* WHAT THIS TASK INVOLVES *
Set down each line of the material that follows exactly, and leave its pictures out.

* SOURCE MATERIAL *
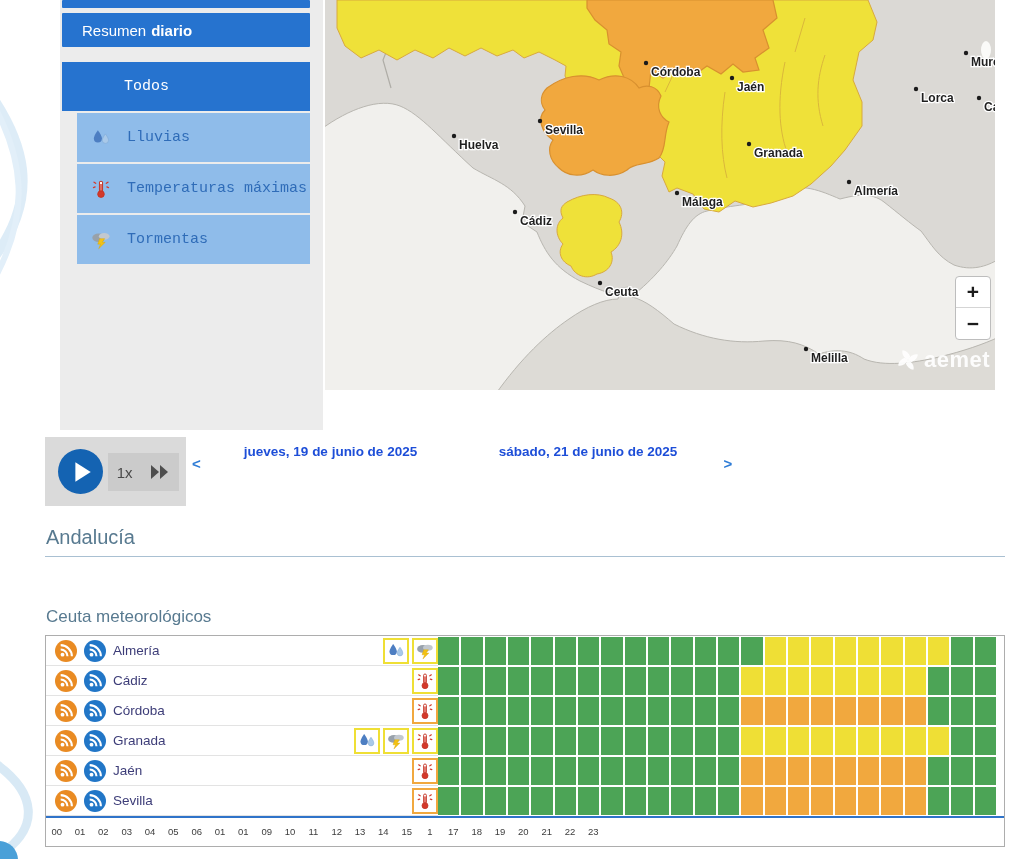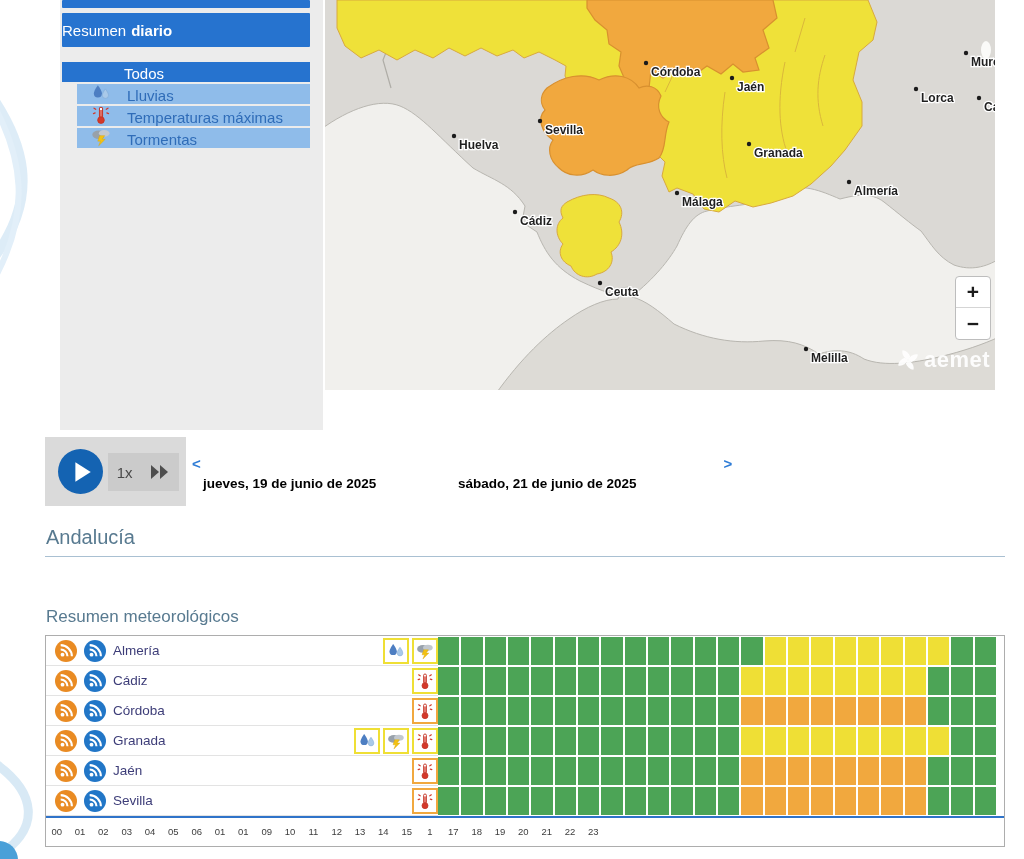--- a/index.html
+++ b/index.html
@@ -15,7 +15,7 @@
   .sb-btn { position:absolute; left:2px; width:248px; border-radius:1px; display:flex; align-items:center; cursor:pointer; }
   .sb-dark { background:#2673CF; color:#fff; }
   .sb-partial { top:0; height:8px; }
-  .sb-resumen { top:13px; height:34px; font-size:15px; }
+  .sb-resumen { top:13px; height:34px; padding-left:20px; font-size:15px; }
   .sb-resumen b { margin-left:5px; }
   .filter { height:20px; margin-bottom:2px; display:flex; align-items:flex-end; cursor:pointer; }
   .filter-group { position:absolute; left:2px; top:62px; width:248px; }

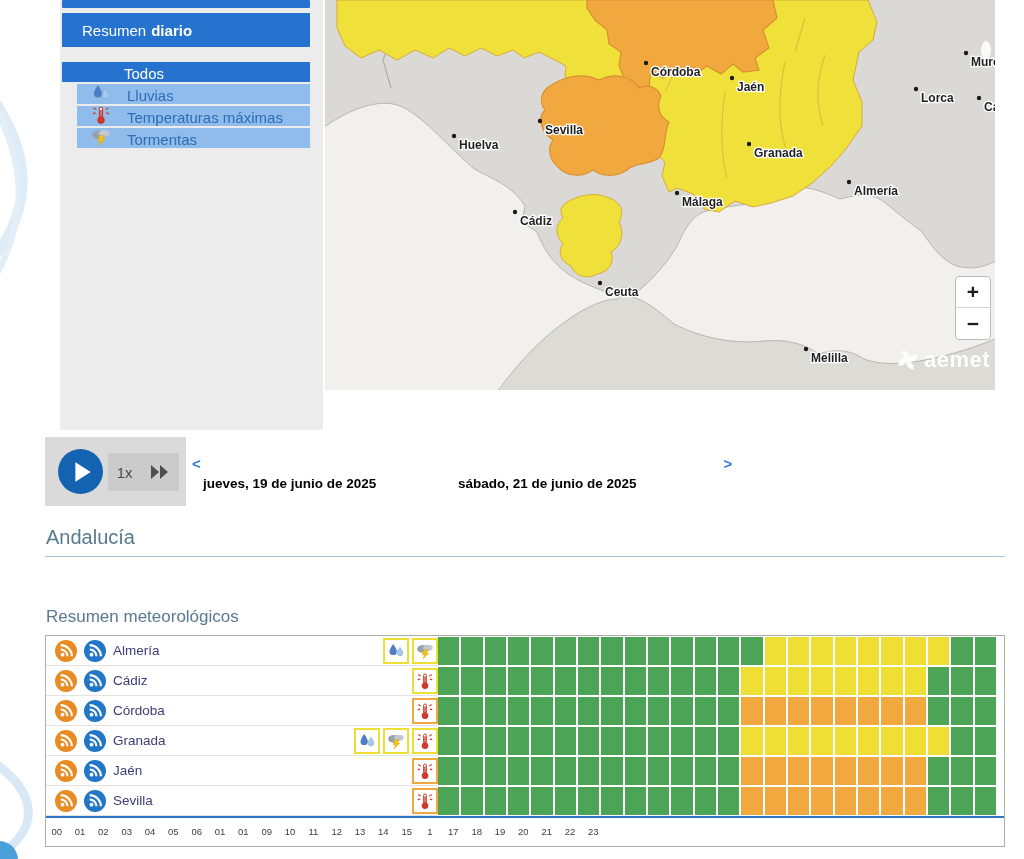--- a/index.html
+++ b/index.html
@@ -17,7 +17,7 @@
   .sb-partial { top:0; height:8px; }
   .sb-resumen { top:13px; height:34px; padding-left:20px; font-size:15px; }
   .sb-resumen b { margin-left:5px; }
-  .filter { height:20px; margin-bottom:2px; display:flex; align-items:flex-end; cursor:pointer; }
+  .filter { height:49px; margin-bottom:2px; display:flex; align-items:center; cursor:pointer;font-family:Liberation Mono, monospace; }
   .filter-group { position:absolute; left:2px; top:62px; width:248px; }
   .filter.active { background:#2673CF; color:#fff; padding-left:62px; font-size:15px; }
   .filter.light { background:#8FBCEA; color:#2F6CB8; font-size:15px;margin-left:15px; }

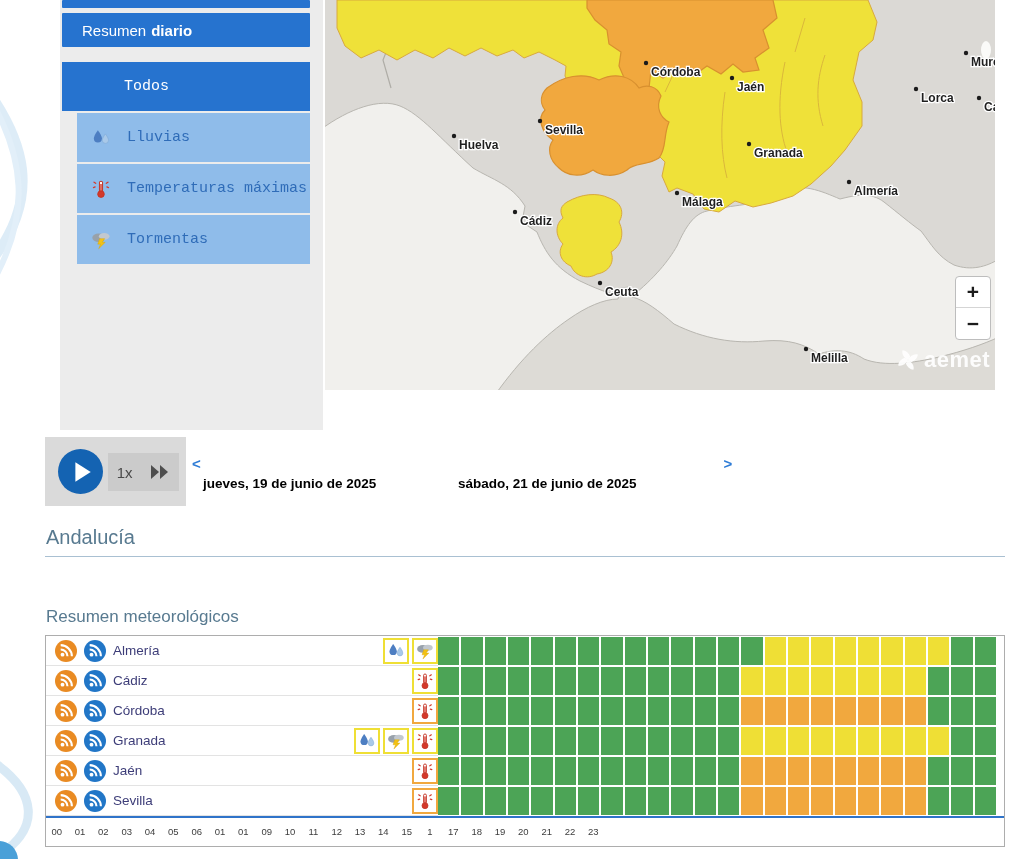--- a/index.html
+++ b/index.html
@@ -42,7 +42,7 @@
 
   .tabs { position:absolute; left:190px; top:437px; width:807px; height:53px; display:flex; background:#fff; }
   .tab-arrow { width:13px; display:flex; align-items:center; justify-content:center; color:#2E7CD6; font-weight:bold; font-size:15px; cursor:pointer; }
-  .tab { position:relative; padding-top:7px; font-size:13.5px; font-weight:bold; color:#000000; cursor:pointer;margin-top:32px; }
+  .tab { position:relative; padding-top:7px; text-align:center; font-size:13.5px; font-weight:bold; color:#1d4ed8; cursor:pointer; }
   .tab.selected { background:#E9E9E9; }
   .tab.selected::after { content:""; position:absolute; left:50%; bottom:-4px; margin-left:-9px;
      border-left:9px solid transparent; border-right:9px solid transparent; border-bottom:13px solid #2E7CD6; }

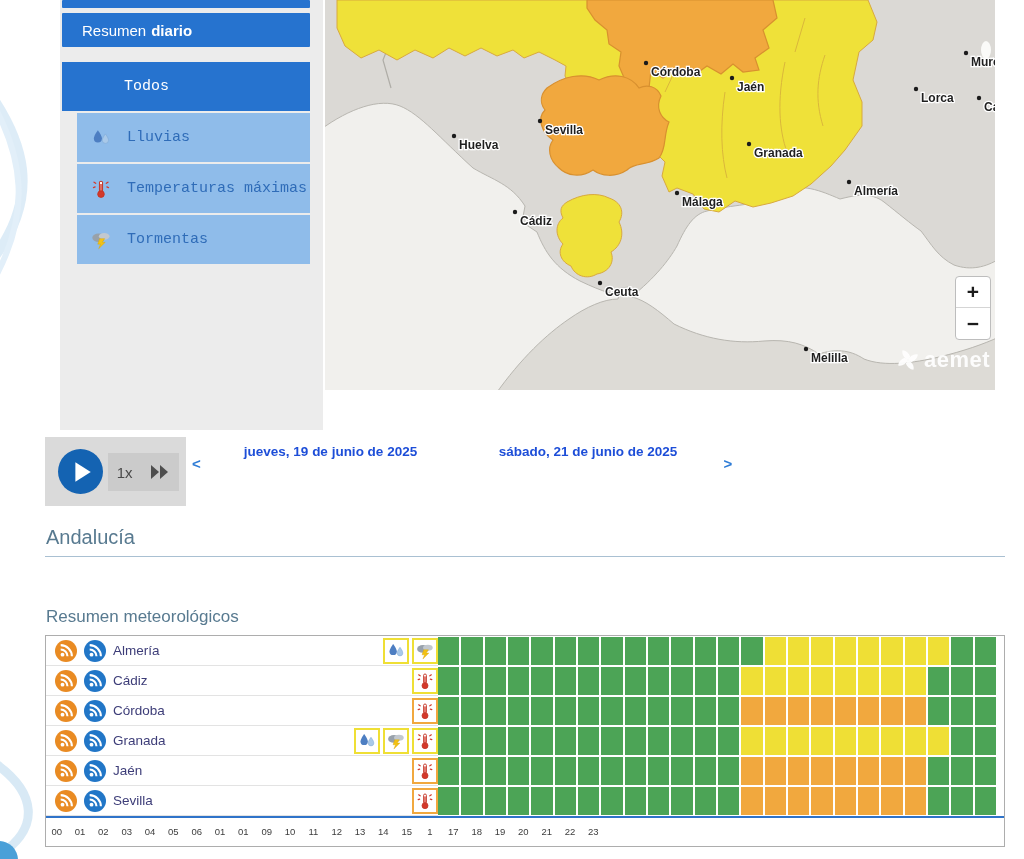--- a/index.html
+++ b/index.html
@@ -235,7 +235,7 @@
 
   <div class="h-region">Andalucía</div>
   <div class="rule"></div>
-  <div class="h-avisos">Resumen meteorológicos</div>
+  <div class="h-avisos">Ceuta meteorológicos</div>
 
   <div class="wtable">
     <div id="rows-container">

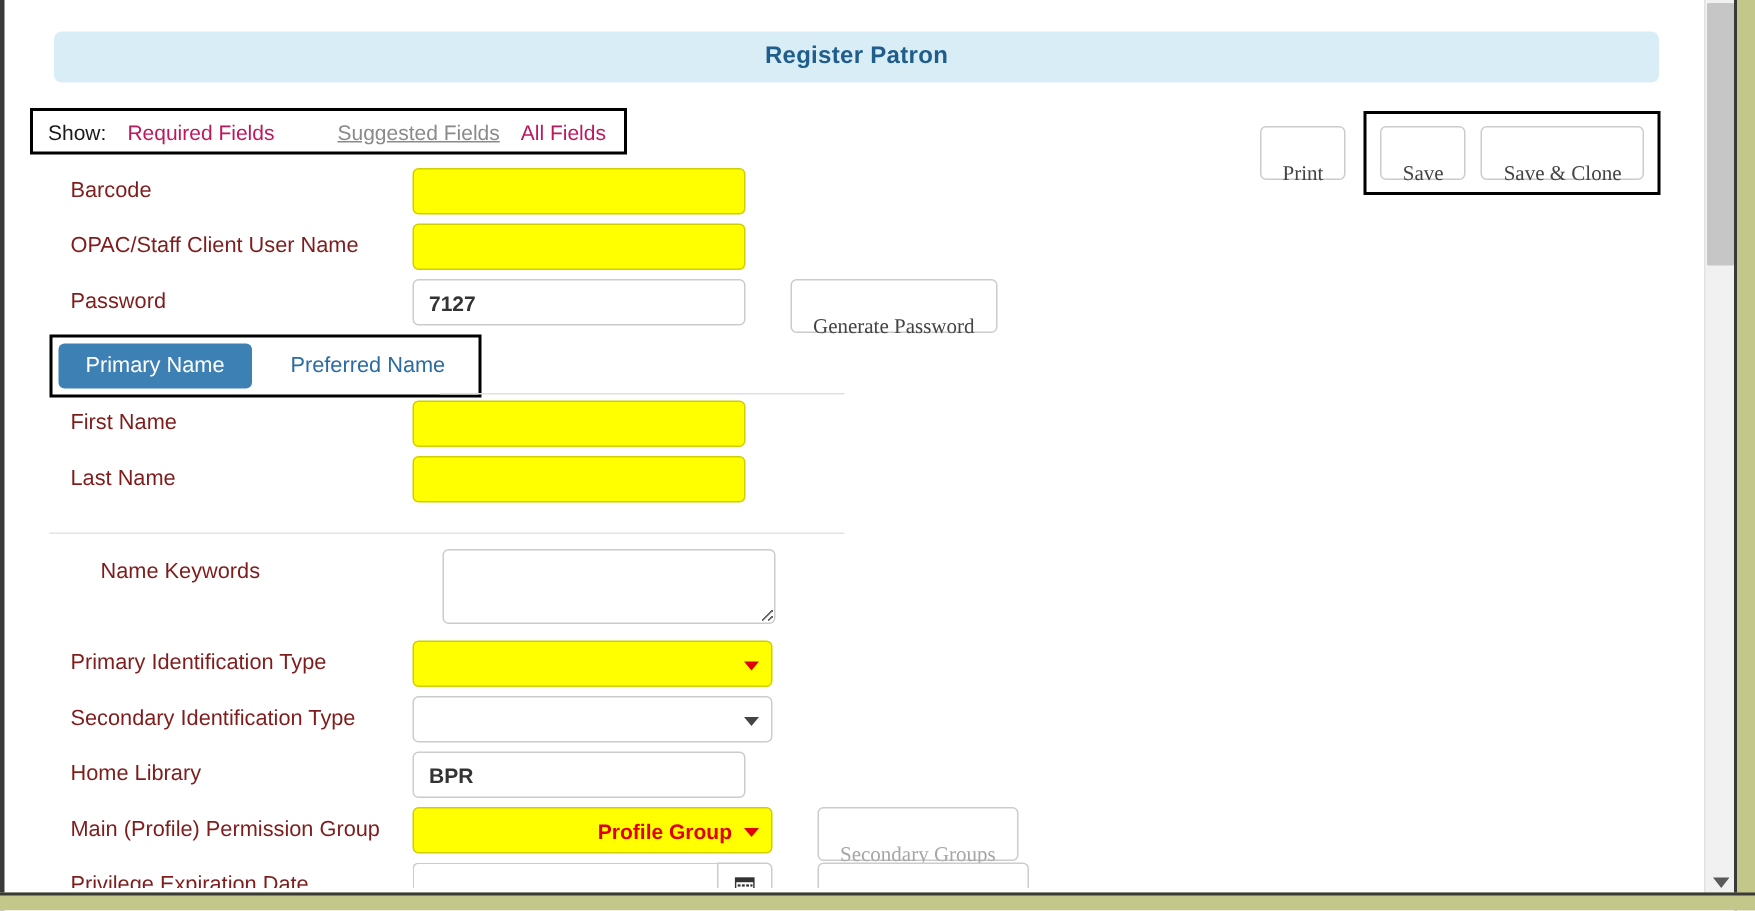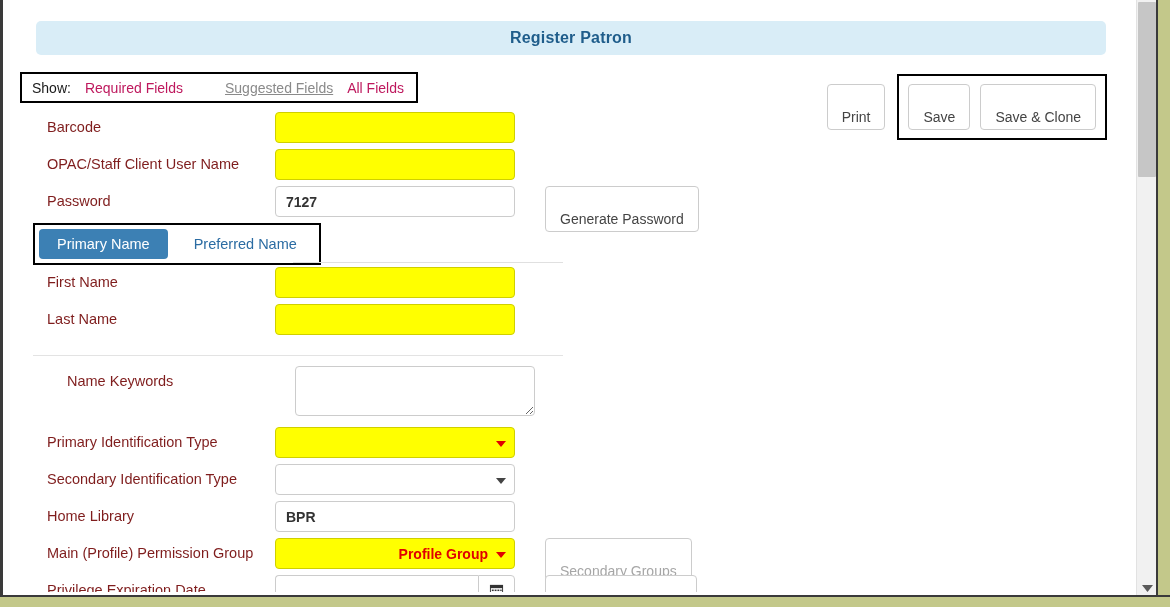--- a/index.html
+++ b/index.html
@@ -146,10 +146,10 @@
     border: 1px solid #ccc;
     border-radius: 4px;
     color: #444;
-    font-family: Liberation Sans, sans-serif;
+    font-family: Liberation Serif, serif;
     font-size: 14px;
     padding: 16px 14px;
-    height: 46px;
+    height: 36px;
     line-height: 32px;
     box-sizing: border-box;
     cursor: pointer;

* COMPLETED TASK *
--- a/index.html
+++ b/index.html
@@ -15,7 +15,7 @@
   .sb-btn { position:absolute; left:2px; width:248px; border-radius:1px; display:flex; align-items:center; cursor:pointer; }
   .sb-dark { background:#2673CF; color:#fff; }
   .sb-partial { top:0; height:8px; }
-  .sb-resumen { top:13px; height:34px; font-size:15px; }
+  .sb-resumen { top:13px; height:34px; padding-left:20px; font-size:15px; }
   .sb-resumen b { margin-left:5px; }
   .filter { height:20px; margin-bottom:2px; display:flex; align-items:flex-end; cursor:pointer; }
   .filter-group { position:absolute; left:2px; top:62px; width:248px; }

--- a/index.html
+++ b/index.html
@@ -17,7 +17,7 @@
   .sb-partial { top:0; height:8px; }
   .sb-resumen { top:13px; height:34px; padding-left:20px; font-size:15px; }
   .sb-resumen b { margin-left:5px; }
-  .filter { height:20px; margin-bottom:2px; display:flex; align-items:flex-end; cursor:pointer; }
+  .filter { height:49px; margin-bottom:2px; display:flex; align-items:center; cursor:pointer;font-family:Liberation Mono, monospace; }
   .filter-group { position:absolute; left:2px; top:62px; width:248px; }
   .filter.active { background:#2673CF; color:#fff; padding-left:62px; font-size:15px; }
   .filter.light { background:#8FBCEA; color:#2F6CB8; font-size:15px;margin-left:15px; }

--- a/index.html
+++ b/index.html
@@ -42,7 +42,7 @@
 
   .tabs { position:absolute; left:190px; top:437px; width:807px; height:53px; display:flex; background:#fff; }
   .tab-arrow { width:13px; display:flex; align-items:center; justify-content:center; color:#2E7CD6; font-weight:bold; font-size:15px; cursor:pointer; }
-  .tab { position:relative; padding-top:7px; font-size:13.5px; font-weight:bold; color:#000000; cursor:pointer;margin-top:32px; }
+  .tab { position:relative; padding-top:7px; text-align:center; font-size:13.5px; font-weight:bold; color:#1d4ed8; cursor:pointer; }
   .tab.selected { background:#E9E9E9; }
   .tab.selected::after { content:""; position:absolute; left:50%; bottom:-4px; margin-left:-9px;
      border-left:9px solid transparent; border-right:9px solid transparent; border-bottom:13px solid #2E7CD6; }

--- a/index.html
+++ b/index.html
@@ -235,7 +235,7 @@
 
   <div class="h-region">Andalucía</div>
   <div class="rule"></div>
-  <div class="h-avisos">Resumen meteorológicos</div>
+  <div class="h-avisos">Ceuta meteorológicos</div>
 
   <div class="wtable">
     <div id="rows-container">

--- a/index.html
+++ b/index.html
@@ -146,10 +146,10 @@
     border: 1px solid #ccc;
     border-radius: 4px;
     color: #444;
-    font-family: Liberation Sans, sans-serif;
+    font-family: Liberation Serif, serif;
     font-size: 14px;
     padding: 16px 14px;
-    height: 46px;
+    height: 36px;
     line-height: 32px;
     box-sizing: border-box;
     cursor: pointer;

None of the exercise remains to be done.